Limites aos Penduricalhos e os Efeitos na Carreira
A recente decisão do STF (Supremo Tribunal Federal) gerou polêmica ao estabelecer um teto para pagamentos destinados a membros do Judiciário e do Ministério Público. A procuradora Reyvani Jabour, do Ministério Público de Minas Gerais (MP-MG), expressou sua preocupação ao afirmar que essa medida pode beneficiar “o lado dos bandidos”. Segundo ela, o entendimento do Supremo não apenas desvaloriza a carreira, mas também pode resultar na aposentadoria precoce de profissionais e na fuga de talentos para o setor privado.
“A carreira deixa de ser interessante. As pessoas vão buscar a área privada e se direcionar para grandes escritórios de advocacia. Essa situação tende a fortalecer aqueles que atuam contra os interesses sociais, promovendo uma proteção ao lado dos ofensores”, enfatizou a procuradora em entrevista à Folha.

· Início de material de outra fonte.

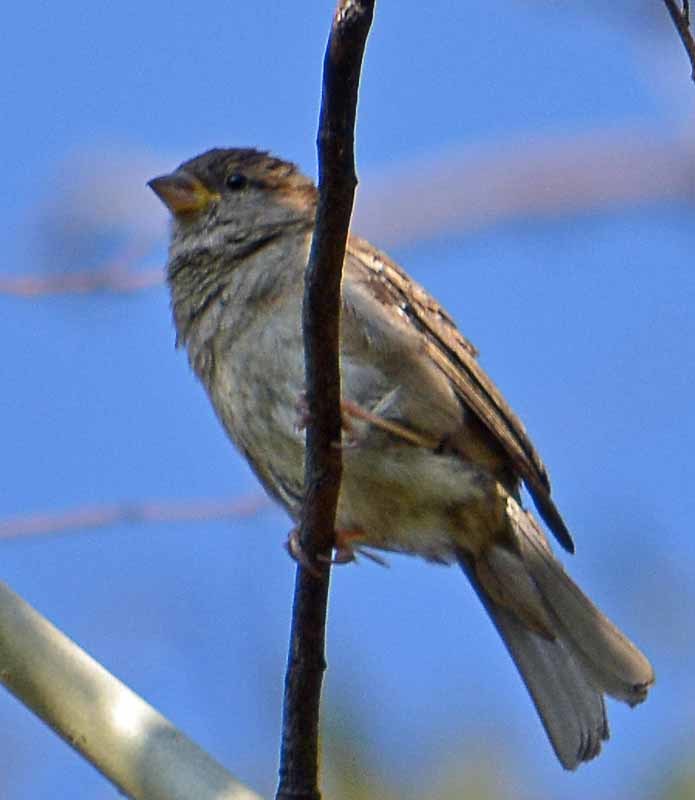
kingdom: Animalia
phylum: Chordata
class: Aves
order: Passeriformes
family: Passeridae
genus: Passer
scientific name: Passer domesticus
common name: House sparrow
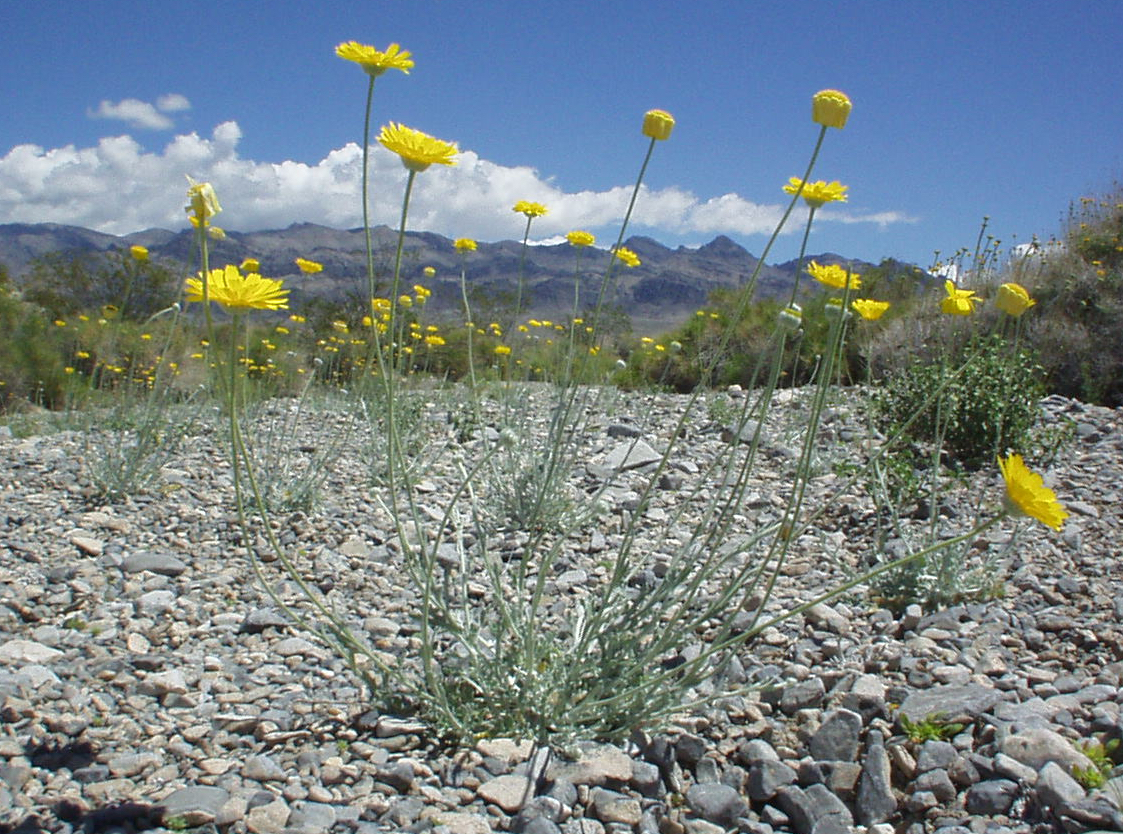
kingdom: Plantae
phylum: Tracheophyta
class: Magnoliopsida
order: Asterales
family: Asteraceae
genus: Baileya
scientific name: Baileya multiradiata
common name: Desert-marigold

O que diz a Decisão do STF
A deliberação do Supremo, ocorrida na quarta-feira (25), impôs um limite sobre os chamados “penduricalhos” recebidos por magistrados e procuradores, afetando também outras categorias jurídicas, como os advogados públicos. De acordo com a nova regra, pagamentos extras, destinados a cobrir despesas específicas da função, poderão ultrapassar o teto constitucional de R$ 46.366,19 em até 70% do valor estabelecido.
Além disso, benefícios como auxílio-moradia, auxílio-alimentação e licenças compensatórias foram vetados, o que traz novos desafios para a administração financeira dos órgãos envolvidos.
Excessos e Justificativas
A procuradora reconhece que existem casos de remunerações excessivas dentro da magistratura e do Ministério Público, mas defende que essa realidade não se aplica ao MP-MG. “É válido cortar exageros, mas o STF tratou a exceção como regra”, argumentou Jabour, ressaltando que a medida pode agravar a situação em Minas Gerais, onde o órgão já enfrenta desafios financeiros.
Conforme a procuradora, o MP-MG irá cumprir rigorosamente a decisão do STF. Nas liminares anteriores concedidas pelos ministros Flávio Dino e Gilmar Mendes, a instituição não precisou realizar grandes mudanças em sua folha de pagamento, o que sugere que a adequação ao novo limite pode não ser tão drástica quanto se imaginava.
Impactos Diretos no Auxílio-Saúde
Entre as mudanças mais significativas está a suspensão do auxílio-saúde, um benefício que, conforme relatado pela Folha no ano passado, foi sancionado pelo governador Mateus Simões (PSD) e correspondia a 10% do subsídio mensal dos promotores e procuradores. Com a nova regra, esses profissionais precisarão apresentar comprovantes de despesas médicas para receber reembolsos, o que pode complicar a dinâmica do atendimento à saúde dentro da instituição.
Compromisso com a Atuação
Apesar das mudanças, Reyvani Jabour afirmou que não haverá paralisações nem retaliações em relação à decisão do STF. “Nossa atuação não pode parar. Muita gente depende do nosso trabalho e temos plena consciência disso”, concluiu a procuradora, que destacou a importância de manter a continuidade dos serviços prestados pela Promotoria mineira em tempos de incerteza.